GDO'ya izin Yüce Divan'lık bir suçtur!
Türkiye Ziraat Odaları Birliği Genel Başkanı Şemsi Bayraktar, bütün ürünlerin Genetiği Değiştirilmiş Organizma olmadığını belirterek, “Türkiye’de üretilen ürünlerin hiç birisinde GDO bulunmamaktadır. Halkımız meyve ve sebzeleri rahatlıkla tüketebilir” dedi.
Acaba öyle mi?
Şemsi Bayraktar, kamuoyuna Türkiye’de tarımda kullanılan ithal tohumların genetiği değiştirilmiş olup olmadığı konusunda neden bilgi vermiyor? Tohumların yüzde 98’inin ithal ve hibrit yani tohum vermeyen tohum olduğu iddiaları televizyonlarda seslendirildi. Bu konuda TZOB’un bir araştırması var mıdır? Varsa, sonuçlarını neden Türk halkı ile paylaşmıyorlar?
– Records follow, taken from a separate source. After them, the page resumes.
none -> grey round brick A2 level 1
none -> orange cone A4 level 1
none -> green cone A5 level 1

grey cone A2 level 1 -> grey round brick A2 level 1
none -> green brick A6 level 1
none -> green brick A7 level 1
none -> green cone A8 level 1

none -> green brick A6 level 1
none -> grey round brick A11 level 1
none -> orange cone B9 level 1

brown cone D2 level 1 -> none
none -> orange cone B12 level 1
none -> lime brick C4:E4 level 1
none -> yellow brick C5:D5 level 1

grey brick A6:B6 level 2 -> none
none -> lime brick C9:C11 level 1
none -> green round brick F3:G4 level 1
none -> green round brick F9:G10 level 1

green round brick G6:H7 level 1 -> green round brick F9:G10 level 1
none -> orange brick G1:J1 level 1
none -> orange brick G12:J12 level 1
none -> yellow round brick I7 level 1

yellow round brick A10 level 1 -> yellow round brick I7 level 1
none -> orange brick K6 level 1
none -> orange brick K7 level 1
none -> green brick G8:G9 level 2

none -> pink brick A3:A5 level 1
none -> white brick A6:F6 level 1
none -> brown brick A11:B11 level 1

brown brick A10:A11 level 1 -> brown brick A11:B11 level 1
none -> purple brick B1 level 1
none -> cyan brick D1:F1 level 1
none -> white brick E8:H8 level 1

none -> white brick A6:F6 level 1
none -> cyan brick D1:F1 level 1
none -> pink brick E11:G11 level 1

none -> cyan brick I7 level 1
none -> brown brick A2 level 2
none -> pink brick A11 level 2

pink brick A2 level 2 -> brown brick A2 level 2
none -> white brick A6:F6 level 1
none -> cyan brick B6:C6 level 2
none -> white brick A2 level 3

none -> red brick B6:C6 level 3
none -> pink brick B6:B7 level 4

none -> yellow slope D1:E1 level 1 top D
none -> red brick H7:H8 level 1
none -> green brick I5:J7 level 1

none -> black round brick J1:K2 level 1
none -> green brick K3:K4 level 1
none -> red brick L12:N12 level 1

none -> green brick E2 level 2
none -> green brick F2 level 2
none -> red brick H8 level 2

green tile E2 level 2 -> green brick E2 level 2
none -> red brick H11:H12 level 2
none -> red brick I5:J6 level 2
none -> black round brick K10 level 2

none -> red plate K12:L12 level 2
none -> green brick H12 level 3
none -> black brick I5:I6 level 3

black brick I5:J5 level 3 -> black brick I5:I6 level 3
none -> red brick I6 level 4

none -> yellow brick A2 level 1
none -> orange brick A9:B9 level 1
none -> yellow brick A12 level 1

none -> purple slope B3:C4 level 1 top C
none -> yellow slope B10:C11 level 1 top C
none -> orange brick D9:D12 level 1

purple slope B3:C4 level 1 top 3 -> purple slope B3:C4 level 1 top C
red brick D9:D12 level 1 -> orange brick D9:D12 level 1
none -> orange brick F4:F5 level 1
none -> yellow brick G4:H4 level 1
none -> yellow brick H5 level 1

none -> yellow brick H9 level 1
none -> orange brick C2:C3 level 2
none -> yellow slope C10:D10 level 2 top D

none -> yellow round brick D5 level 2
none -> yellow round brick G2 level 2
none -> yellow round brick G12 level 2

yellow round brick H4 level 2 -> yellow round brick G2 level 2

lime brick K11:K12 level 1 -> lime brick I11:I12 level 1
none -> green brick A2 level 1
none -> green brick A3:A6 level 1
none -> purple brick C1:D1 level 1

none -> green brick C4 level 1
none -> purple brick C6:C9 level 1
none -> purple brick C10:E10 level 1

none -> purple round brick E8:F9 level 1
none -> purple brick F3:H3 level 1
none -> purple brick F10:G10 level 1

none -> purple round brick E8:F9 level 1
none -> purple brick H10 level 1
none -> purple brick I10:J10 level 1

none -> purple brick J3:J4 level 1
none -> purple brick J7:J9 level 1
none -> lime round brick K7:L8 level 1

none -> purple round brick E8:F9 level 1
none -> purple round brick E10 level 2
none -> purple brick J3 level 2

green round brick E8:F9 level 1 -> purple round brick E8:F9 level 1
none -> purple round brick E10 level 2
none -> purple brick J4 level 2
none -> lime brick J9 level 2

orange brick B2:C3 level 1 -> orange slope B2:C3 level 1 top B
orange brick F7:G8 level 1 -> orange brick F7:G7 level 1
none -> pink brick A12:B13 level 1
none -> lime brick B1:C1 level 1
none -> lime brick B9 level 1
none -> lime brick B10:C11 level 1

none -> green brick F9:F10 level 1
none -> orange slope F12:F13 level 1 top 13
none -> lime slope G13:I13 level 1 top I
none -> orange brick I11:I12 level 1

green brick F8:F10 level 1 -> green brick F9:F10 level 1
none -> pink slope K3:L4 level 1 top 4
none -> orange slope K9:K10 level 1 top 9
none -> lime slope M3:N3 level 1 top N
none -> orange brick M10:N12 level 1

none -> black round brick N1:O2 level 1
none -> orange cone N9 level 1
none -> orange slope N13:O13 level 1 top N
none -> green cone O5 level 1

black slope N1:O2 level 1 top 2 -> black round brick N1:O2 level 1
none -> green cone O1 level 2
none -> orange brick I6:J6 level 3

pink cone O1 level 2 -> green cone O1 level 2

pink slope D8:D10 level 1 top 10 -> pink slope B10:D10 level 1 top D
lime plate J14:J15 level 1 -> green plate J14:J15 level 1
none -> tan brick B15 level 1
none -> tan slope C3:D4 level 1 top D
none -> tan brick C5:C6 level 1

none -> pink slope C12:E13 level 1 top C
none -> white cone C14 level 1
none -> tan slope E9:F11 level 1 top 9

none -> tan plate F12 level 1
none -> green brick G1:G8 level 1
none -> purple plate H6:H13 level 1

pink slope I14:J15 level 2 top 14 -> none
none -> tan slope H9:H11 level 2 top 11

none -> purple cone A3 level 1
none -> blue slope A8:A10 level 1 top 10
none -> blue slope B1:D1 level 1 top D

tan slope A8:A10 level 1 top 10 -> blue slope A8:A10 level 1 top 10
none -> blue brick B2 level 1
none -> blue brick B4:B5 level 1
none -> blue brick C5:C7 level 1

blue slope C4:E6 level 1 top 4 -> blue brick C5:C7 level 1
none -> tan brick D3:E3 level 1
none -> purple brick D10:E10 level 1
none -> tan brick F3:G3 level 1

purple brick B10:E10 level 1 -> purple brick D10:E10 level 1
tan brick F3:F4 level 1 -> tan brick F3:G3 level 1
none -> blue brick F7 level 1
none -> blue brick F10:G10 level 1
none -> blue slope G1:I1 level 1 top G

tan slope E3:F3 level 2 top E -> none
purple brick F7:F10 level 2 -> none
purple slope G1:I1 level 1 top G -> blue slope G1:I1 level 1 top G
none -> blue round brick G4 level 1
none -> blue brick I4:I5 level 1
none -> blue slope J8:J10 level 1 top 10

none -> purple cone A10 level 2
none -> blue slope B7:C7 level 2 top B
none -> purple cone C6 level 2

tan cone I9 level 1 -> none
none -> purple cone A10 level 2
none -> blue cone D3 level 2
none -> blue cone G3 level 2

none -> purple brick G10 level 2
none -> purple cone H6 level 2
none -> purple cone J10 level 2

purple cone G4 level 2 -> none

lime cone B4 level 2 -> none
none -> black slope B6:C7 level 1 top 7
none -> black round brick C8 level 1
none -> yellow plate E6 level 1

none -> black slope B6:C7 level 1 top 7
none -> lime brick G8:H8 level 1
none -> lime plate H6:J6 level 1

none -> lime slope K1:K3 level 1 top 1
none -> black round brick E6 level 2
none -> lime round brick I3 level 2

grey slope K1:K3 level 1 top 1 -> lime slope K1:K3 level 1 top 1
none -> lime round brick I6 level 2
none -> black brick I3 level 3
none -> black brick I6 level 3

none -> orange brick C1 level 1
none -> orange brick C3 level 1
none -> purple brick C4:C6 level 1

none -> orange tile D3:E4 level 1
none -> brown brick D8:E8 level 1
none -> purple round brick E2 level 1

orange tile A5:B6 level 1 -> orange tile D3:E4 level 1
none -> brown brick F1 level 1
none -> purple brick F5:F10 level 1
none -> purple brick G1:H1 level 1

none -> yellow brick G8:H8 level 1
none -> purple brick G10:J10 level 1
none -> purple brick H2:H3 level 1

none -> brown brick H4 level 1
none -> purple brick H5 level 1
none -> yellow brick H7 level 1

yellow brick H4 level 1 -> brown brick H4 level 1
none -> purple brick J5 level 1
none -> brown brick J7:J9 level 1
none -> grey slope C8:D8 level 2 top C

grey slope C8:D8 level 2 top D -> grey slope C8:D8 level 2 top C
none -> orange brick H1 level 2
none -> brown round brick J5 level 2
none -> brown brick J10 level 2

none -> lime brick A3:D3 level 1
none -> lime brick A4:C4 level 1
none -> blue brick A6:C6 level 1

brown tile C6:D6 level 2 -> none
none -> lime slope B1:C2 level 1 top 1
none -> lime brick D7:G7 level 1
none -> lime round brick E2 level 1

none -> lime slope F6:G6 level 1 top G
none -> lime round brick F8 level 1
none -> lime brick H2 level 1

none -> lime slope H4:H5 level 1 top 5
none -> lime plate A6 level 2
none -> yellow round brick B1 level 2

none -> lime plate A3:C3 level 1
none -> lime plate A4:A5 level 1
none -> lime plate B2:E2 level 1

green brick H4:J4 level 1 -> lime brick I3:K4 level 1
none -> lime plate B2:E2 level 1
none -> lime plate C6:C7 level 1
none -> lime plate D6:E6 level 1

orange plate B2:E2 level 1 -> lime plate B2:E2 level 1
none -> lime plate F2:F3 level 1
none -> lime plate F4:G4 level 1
Ziraat Odaları Başkanı, Türk kamuoyuna bu konuda bilgi vermek sorumluluğunda değil midir?
Bayraktar; çıkarılan yönetmeliğin, GDO’lu üretim izninin önünü açmak için bir basamak olarak kullanılmaması gerektiğini söylüyor ve önce GDO’lu ürünlerin ithalatının başlaması, arkasından da çıkacak olan kanunla üretiminin yapılmasından korktuklarını da bildirdi.
Evet, tezgâh budur zaten!
* * *
Peki GDO yönetmeliğinin çıkarılması ile şeker fabrikalarının özelleştirilmesi arasında bir bağlantı yok mu?
TZOB Başkanı, şeker pancarı üreticisini korumak için niçin bir kampanya başlatmıyor?
Bakın Prof. Dr. Tayfun Özkaya, odatv.com’da ne yazıyor:
“Bir taraftan şeker fabrikaları özelleştiriliyor, diğer yandan Tarım Bakanlığı bir yönetmelikle GDO’lu ürünlerin ithalatına kapıyı ardına kadar açıyor. Biliyorsunuz artık mısırdan şeker üretilebiliyor. Amerikan şirketleri bunun için Türkiye’ye yerleşti. Mısırın çoğu Amerika’dan ithal ediliyor ve bunlar GDO’lu. Mısır’dan şeker üretmek için, daha doğrusu mısır nişastasını şekere (früktoz şekeri) dönüştürmek için biyoteknoloji ürünü, yani GDO’lu enzimler kullanılmakta. Bunun için dünyada yılda 200 milyon dolarlık enzim satılmakta. Bu nişasta bazlı şekere ’Yüksek Oranlı Früktoz Mısır Şurubu’ denmekte. Kısaltması HFCS.
Amerikan şirketleri bu ürün için ayrılan kotayı yükseltmek, mümkünse kotayı kaldırmak istiyor. Bunun için engel nedir? Engel Türkiye’de şeker pancarına dayalı şeker üretimidir. Mısır şurubu Amerikan şirketlerine çok kâr bırakıyor. Onun için şeker fabrikalarının özelleşmesi gerekli. Bunları kendileri alarak kontrol etmeseler bile bu özelleşme sonunda şeker fabrikalarının çoğunun kapanacağı düşünülüyor. Üretim açığı, tabii ki mısır şurubu ile kapatılacak.
Türkiye, mısır ithali için parayı nereden bulacak? Kapanacak olan (çoğu geri kalmış yörelerimizdeki) şeker fabrikalarındaki işçiler işsiz kalınca nerede iş bulacak? Pancar üretemeyecek olan çiftçiler nasıl geçinecek? Bunlardan onlara ne? Küreselleşme zaten bu demek değil mi?
* * *
Bu arada hem enzimi, hem de mısırı GDO’lu olacak olan bu şeker insan sağlığına zararlı. Ayrıca bu mısırdan üretilen şeker fruktoz olduğu için GDO’suz mısırdan üretilse bile şeker pancarı şekerine göre çok daha zararlı olacak. Çünkü vücutta hızlıca yağa dönüştürülüyor.
ABD’de kullanılan şekerin yarısı bu mısır şurubudur. Amerikalılar, kola, pasta vb. birçok üründen kişi başına yılda 70 kilo şeker almaktadır. Bu yüzden ABD’de bazı eyaletlerde halkın yarısından çoğu obez oldu.
Obez şişman değildir. Aşırı şişmandır.”
Demek ki, GDO’ya izin vermek Türk halkının sağlığı ile oynamaktadır, millete ihanettir ve Yüce Divanlık bir suçtur!